Consciente do pioneirismo de sua iniciativa, já que não havia experiência similar na literatura existente na época, Coimbra-Filho fez um trabalho abrangente, com avaliações prévias da vegetação do Parque Nacional da Tijuca, para se certificar da existência de fontes de água, fruteiras e árvores grandes e idosas, que dão abrigo às aves.

O tucano-de-bico-preto é onívoro e aprecia, além das frutas, insetos invertebrados e pequenos animais vertebrados, como filhotes e ovos de pequenas aves. Por isso, na época da sua reintrodução, também foram libertadas diversas espécies de pássaros de grande potencial reprodutivo. Mais de 200 saíras (Tangara) foram soltas. Graças a isso, a Tangara cyanocephala, antes escassa na região, hoje é freqüente.

“Apesar da carência de recursos, as atividades se desenvolveram bem, sendo as deficiências compensadas pelo entusiasmo no trabalho”, conta Coimbra-Filho.

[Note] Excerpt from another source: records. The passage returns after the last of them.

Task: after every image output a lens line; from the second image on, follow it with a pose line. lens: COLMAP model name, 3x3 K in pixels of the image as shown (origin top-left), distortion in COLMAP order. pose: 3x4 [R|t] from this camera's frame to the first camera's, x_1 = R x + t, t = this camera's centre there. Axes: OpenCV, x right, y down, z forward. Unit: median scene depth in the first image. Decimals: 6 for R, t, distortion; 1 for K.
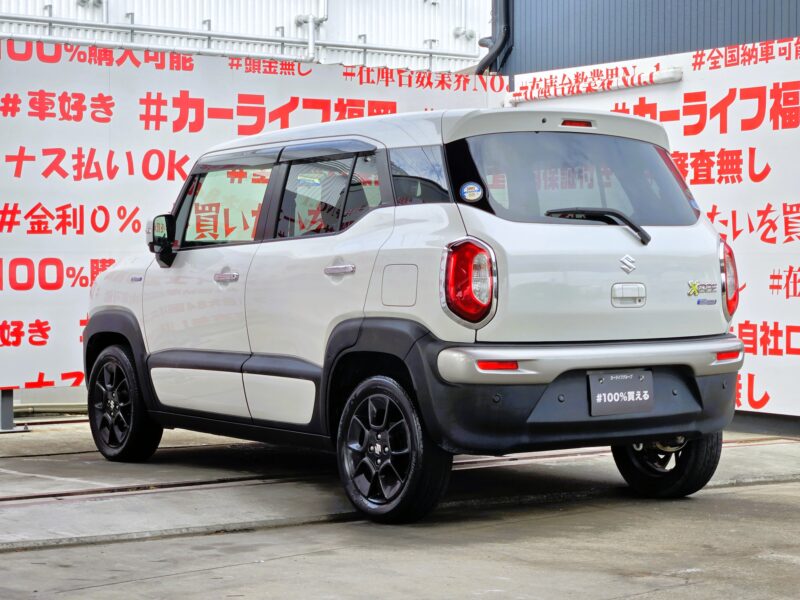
lens RADIAL K [[1955.6, 0, 403.8], [0, 1955.6, 302.8], [0, 0, 1]] dist [0.031456, 0.000000]
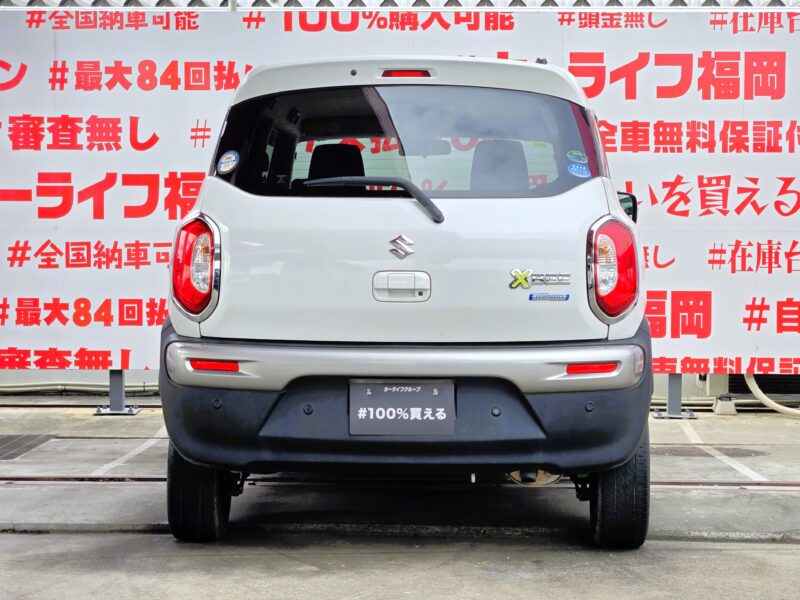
lens RADIAL K [[1955.6, 0, 485.5], [0, 1955.6, 311.4], [0, 0, 1]] dist [0.031456, 0.000000]
pose [[0.784560, 0.029574, -0.619347, 0.619254], [-0.018943, 0.999539, 0.023731, -0.013022], [0.619764, -0.006886, 0.784758, 0.386830]]
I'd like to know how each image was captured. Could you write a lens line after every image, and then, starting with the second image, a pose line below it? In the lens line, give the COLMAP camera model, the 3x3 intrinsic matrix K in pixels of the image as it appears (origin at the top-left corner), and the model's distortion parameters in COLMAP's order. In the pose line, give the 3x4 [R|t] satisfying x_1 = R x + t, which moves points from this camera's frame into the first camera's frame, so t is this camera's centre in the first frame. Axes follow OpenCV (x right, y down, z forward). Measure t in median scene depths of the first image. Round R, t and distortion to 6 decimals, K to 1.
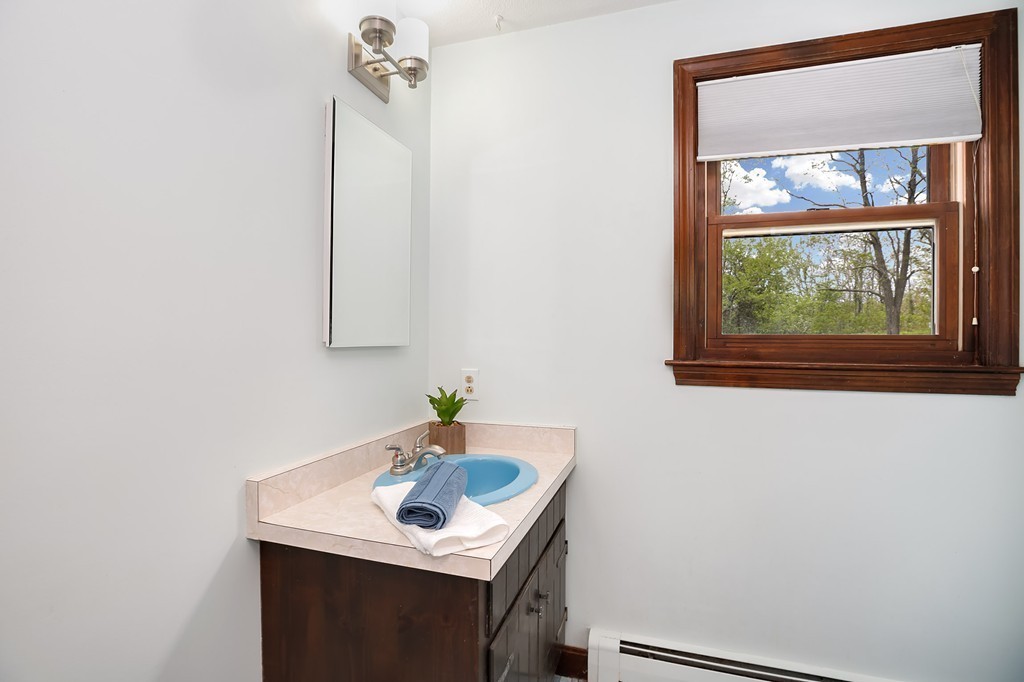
lens RADIAL K [[482.1, 0, 512.2], [0, 482.1, 337.5], [0, 0, 1]] dist [-0.023995, 0.000682]
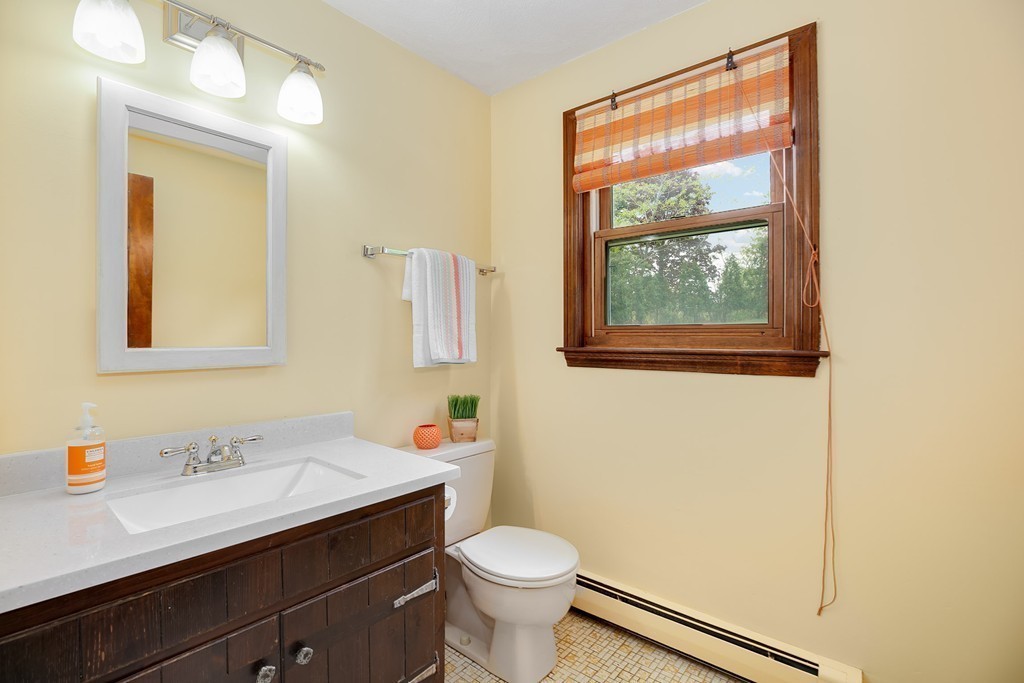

As primeiras solturas, com 21 tucanos, foram realizadas em 27 de junho de 1970, na Estrada da Vista Chinesa e na Estrada Dona Castorina. Mais duas solturas, com 16 e nove tucanos, foram feitas em locais próximos no mês seguinte. Três anos mais tarde, em 9 de setembro de 1973, o 47o tucano, apreendido no comércio ilegal na semana anterior, foi libertado, desta vez no vale do rio dos Macacos. Acredita-se que tenha sido capturado por moradores da periferia do parque.

De acordo com o pesquisador, ao serem soltos, os tucanos voavam imediatamente para as árvores mais altas, onde se punham a cantar. Depois voavam pelos galhos da copa do arvoredo e sumiam da vista. Alguns anos mais tarde, pesquisadores de institutos localizados na região começaram a relatar terem visto ou ouvido os animais.

Mais de trinta anos após o projeto, seu êxito é reconhecido por cientistas e, certamente, por esta repórter, testemunha ocular de uma feliz aparição na mata do bairro da Gávea.

* Marina Lemle é jornalista especializada em ciência e tecnologia. Trabalha na ONG Viva Rio e colabora para o site SciDev.Net.